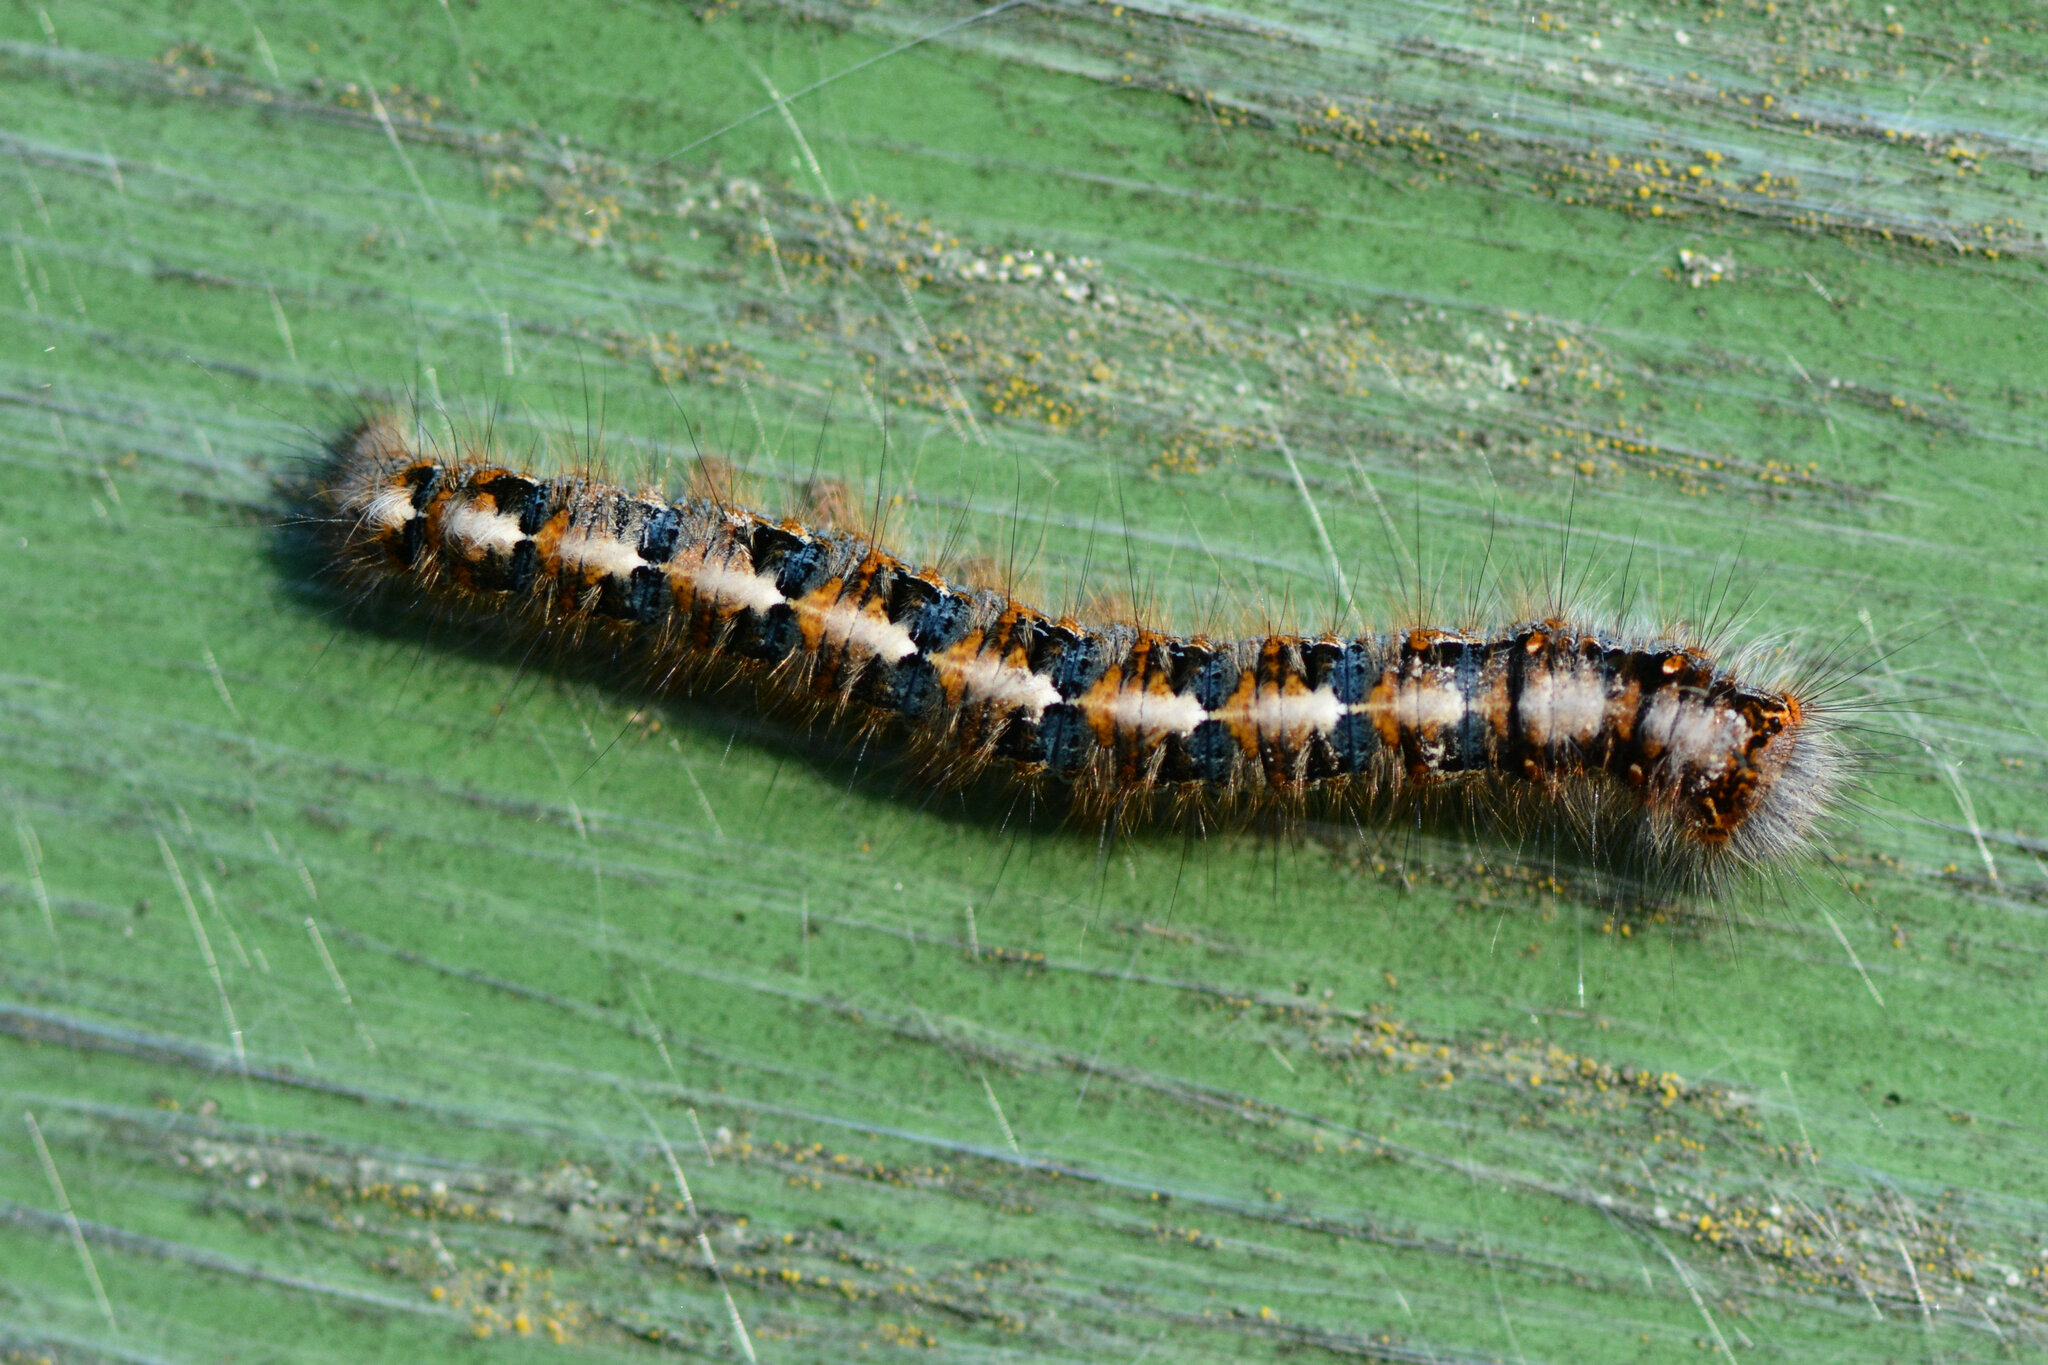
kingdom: Animalia
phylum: Arthropoda
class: Insecta
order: Lepidoptera
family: Lasiocampidae
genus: Lasiocampa
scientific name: Lasiocampa quercus
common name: Oak eggar
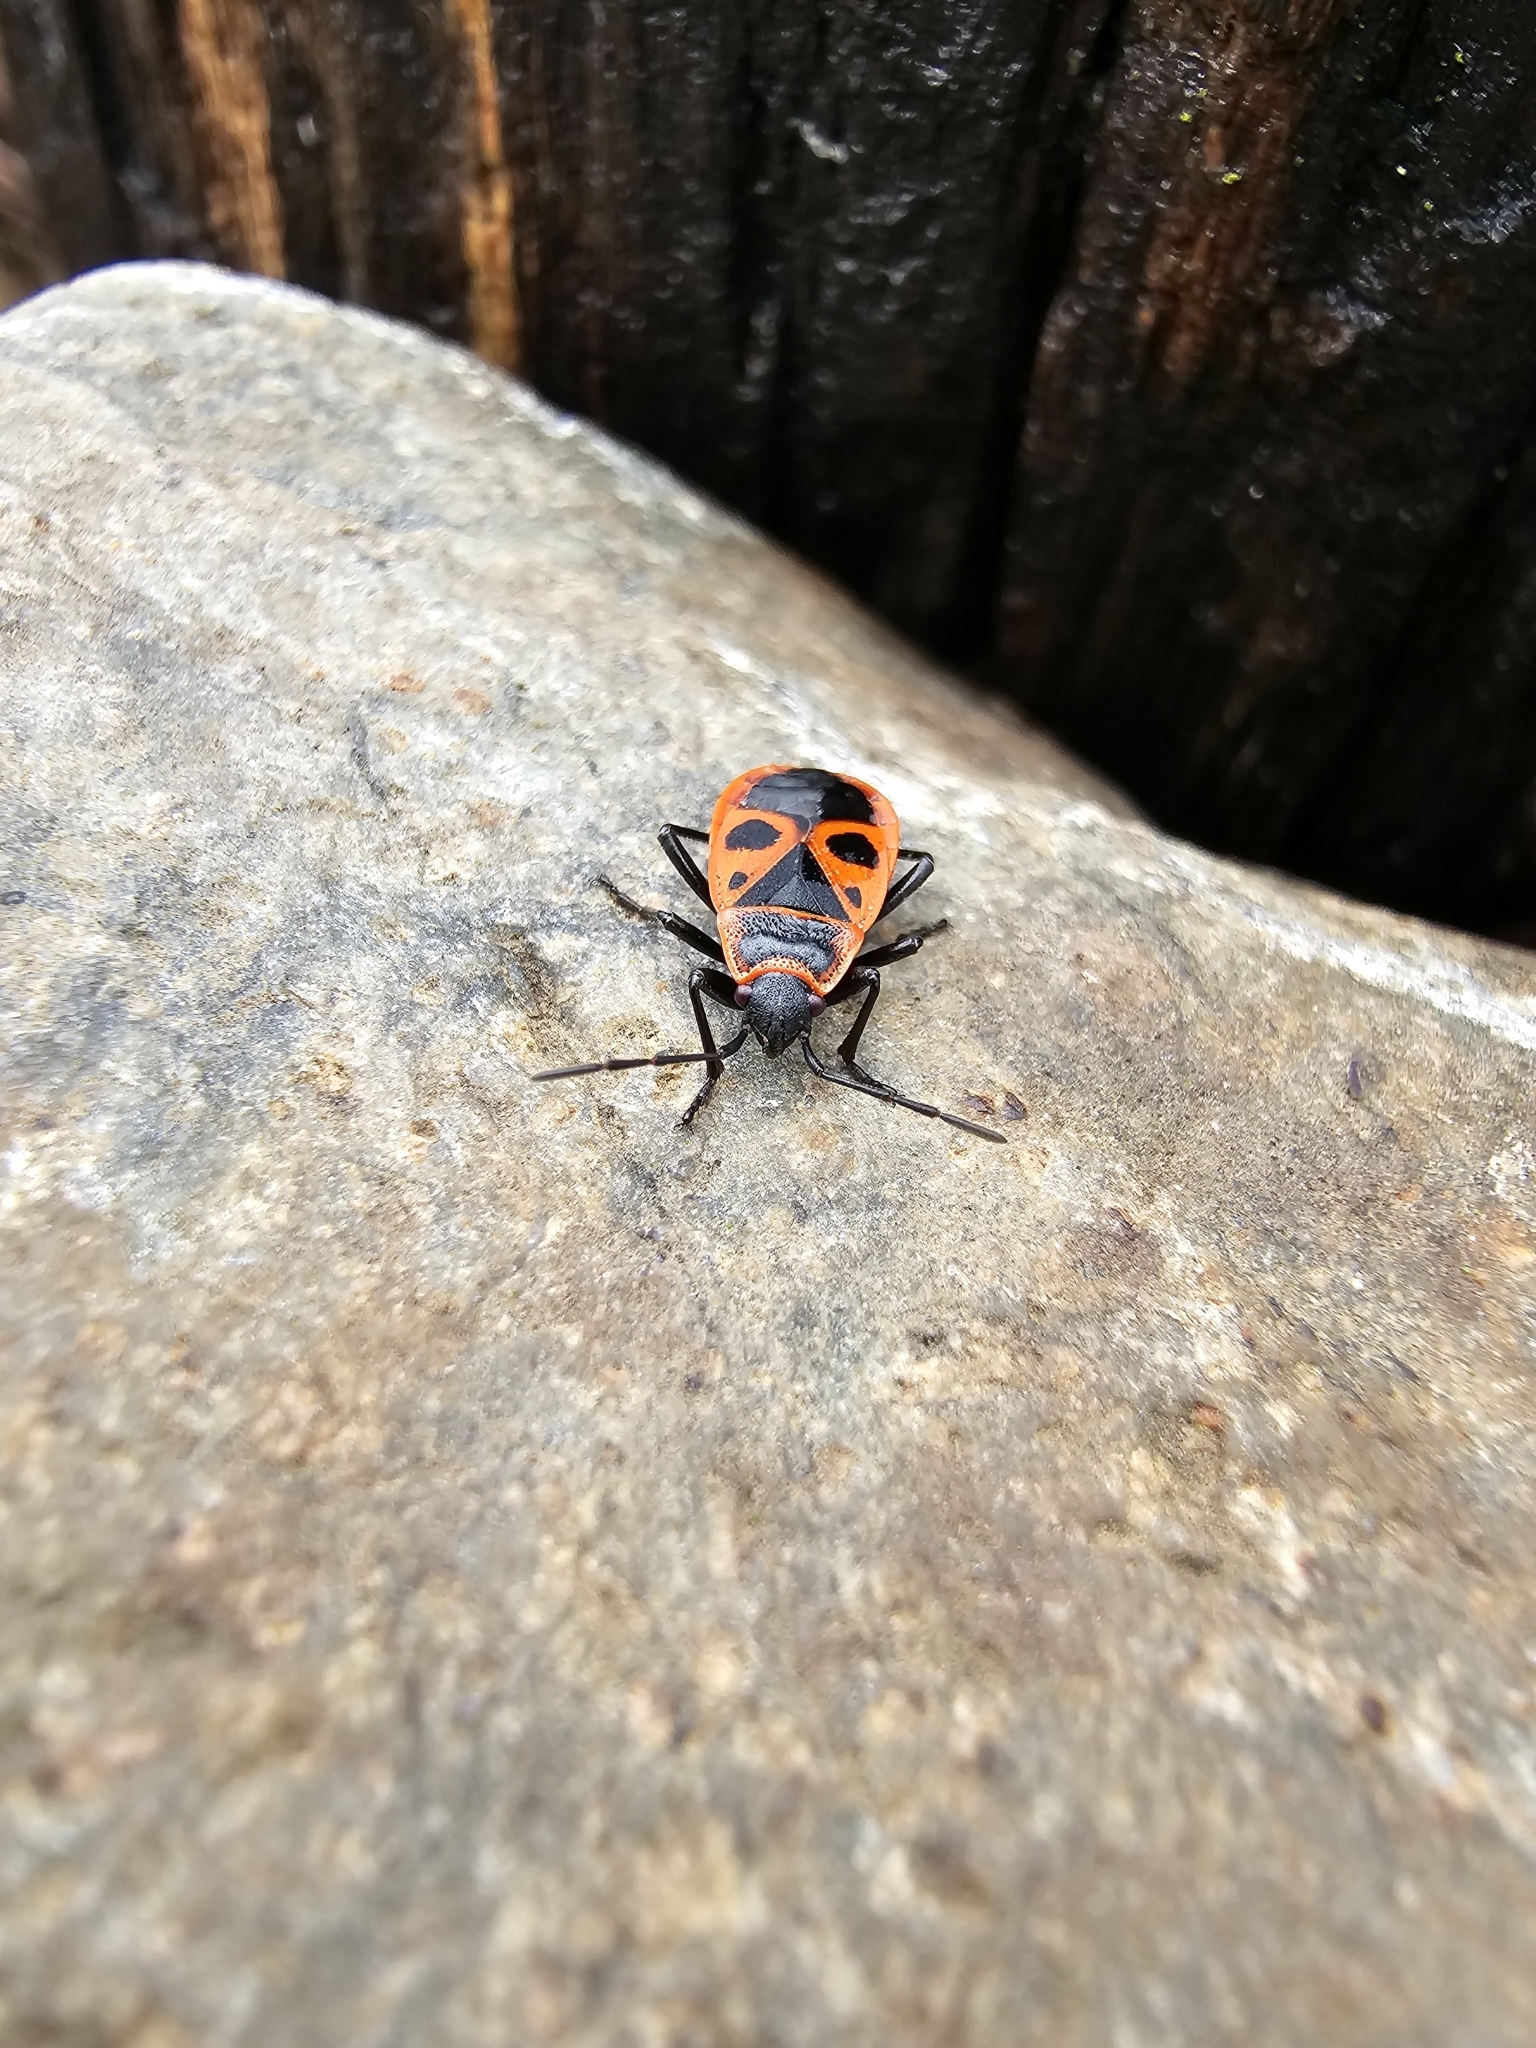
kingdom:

▶ [The request]: Write out the text lines of every entry above word for word, leaving the pictures out.

▶ [Worked solution]:
kingdom: Animalia
phylum: Arthropoda
class: Insecta
order: Lepidoptera
family: Lasiocampidae
genus: Lasiocampa
scientific name: Lasiocampa quercus
common name: Oak eggar
kingdom:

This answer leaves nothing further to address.